Exercise instructions: Please set down, word for word, the line that contains "СЕЗОНИ ТА ПОДІЇ" and every line after it to the end of the entries below, omitting the pictures.
=== Information supplied ===
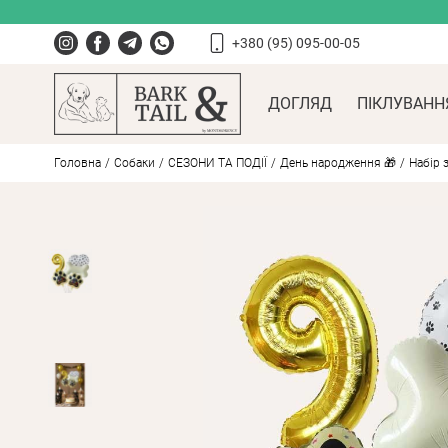
+380 (95) 095-00-05
ДОГЛЯД
ПІКЛУВАНН
Головна
Собаки
СЕЗОНИ ТА ПОДІЇ
День народження 🎁
Набір 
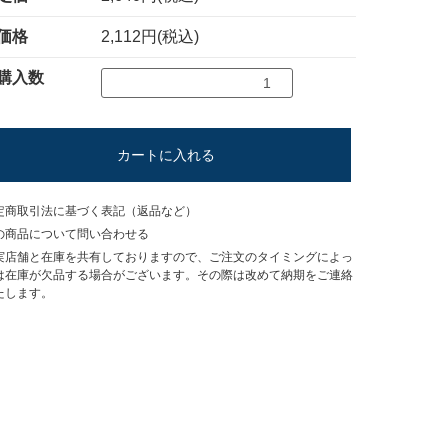
価格
2,112円(税込)
購入数
カートに入れる
定商取引法に基づく表記（返品など）
の商品について問い合わせる
実店舗と在庫を共有しておりますので、ご注文のタイミングによっ
は在庫が欠品する場合がございます。その際は改めて納期をご連絡
たします。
===
Result for this exercise:
СЕЗОНИ ТА ПОДІЇ
День народження 🎁
Набір 
価格
2,112円(税込)
購入数
カートに入れる
定商取引法に基づく表記（返品など）
の商品について問い合わせる
実店舗と在庫を共有しておりますので、ご注文のタイミングによっ
は在庫が欠品する場合がございます。その際は改めて納期をご連絡
たします。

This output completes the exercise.